周囲に高い建物がないのに明らかに20m以上の高さから落下した遺体の謎
「空中散歩者の最期」、明日もういちど会って魔法を見せてくれると約束したおじちゃんの死に向かう少女の
「約束」、海で遭難した二人の青年が魔物に襲われる昔話に挑む
「海に棲む河童」、観客の前で役者が服毒死する
「一六三人の目撃者」、寄生虫館の3階で1階に居るはずの人間が殺害される
「寄生虫館の殺人」、ドアを開くと生首が呪いの言葉を吐いた
「生首幽霊」、日曜に会う彼は連続通り魔の犯人かもしれない
「日曜の夜は出たくない」の7編からなる連作短編集。7編は多い。
前回読んだ「星降り山荘の殺人」は、正直キビシイ出来だったと思うのです。ミステリ的にどうとかではなく面白くなかった。しかし、今回は良い。全体の印象としてはパワーやエネルギーを省いた御手洗シリーズ、いやむしろ北村薫系の静かなミステリでした。掲げられる謎もそれぞれ面白いし。
特に気に入ったのが「約束」の少女とおじちゃん。謎よりも幼い子供の目線がとてもうまく気に入りました。「ミステリーランド」が楽しみになるくらい子供がうまいと思いました。おじちゃんと少女の大切な時間も切ないですし。「海に棲む河童」は昔話の謎を猫丸先輩が解くというもの。非常に面白い謎解きで、これはだいたい予想がついたとしてもつかなくてもいい。このテの昔話や伝承を使った系の話はたまらなく好きなんです。猫丸先輩と一緒に漂流するまでの青年二人のまぬけなやり取りも好ましい。
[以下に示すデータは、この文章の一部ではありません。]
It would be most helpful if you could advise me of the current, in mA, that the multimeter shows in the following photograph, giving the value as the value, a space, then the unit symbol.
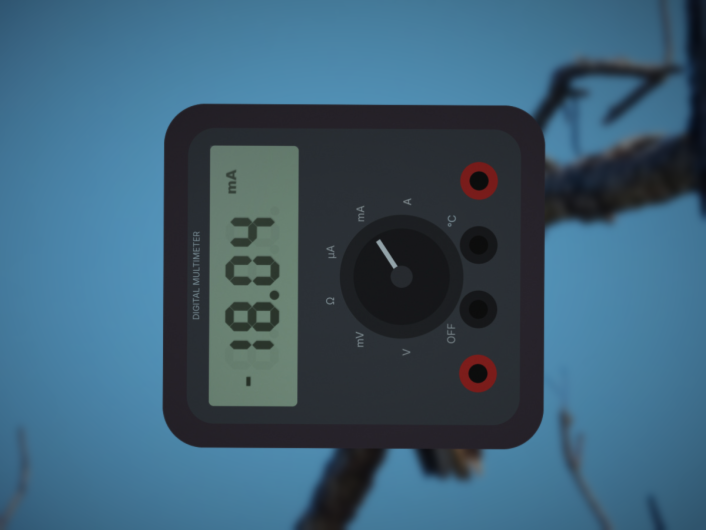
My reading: -18.04 mA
そして「日曜の夜は出たくない」は、たまというバンドの歌にそんなフレーズがあったなあと思いながら楽しみにしていましたが、歌とは全く違う話でした。北村薫の「空飛ぶ馬」のような読後感。ただオチは容易に想像できますが、がっかり感はほとんどないです。素敵な話だからでしょう。思いつめた主人公が「先輩に相談するしかない」「先輩とは恋仲みたいなものだった」みたいな表現があって、猫丸先輩の元カノ!?と急にヴォルテージが上がりましたが、相談相手は八木沢くんでした。著者はトリックでも何でもない感じで書いたのかもしれないけれど、こんなところでひっかかるような私ではミステリファンとは言えまい。
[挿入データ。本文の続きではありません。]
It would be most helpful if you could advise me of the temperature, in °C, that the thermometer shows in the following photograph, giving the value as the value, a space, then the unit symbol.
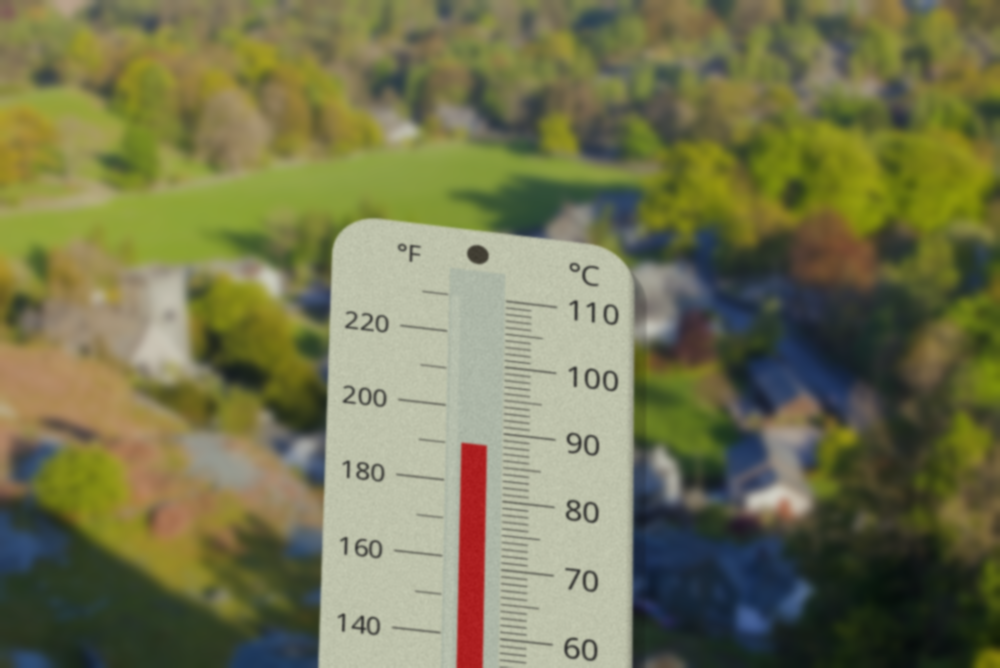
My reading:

作品の最後に二編、おまけのような小品がありましたが、解説っぽい内容だったので、実のところあまり読みたくなかったです。謎解きの解説とかあまり関心ないですし。小説については読んだ人間がそれぞれ勝手に感じればいいと思うので、普段は解説もあとがきも読みません。ただひとつだけ、各短編が脇役リレー形式になっているとは気づかなかったので、そう言われたら気になるじゃないですか。はは。何人かは共通の人がいるなあとは思っていたけれど、最初から読み直しですよ。読み直したくなりますよ。ああ。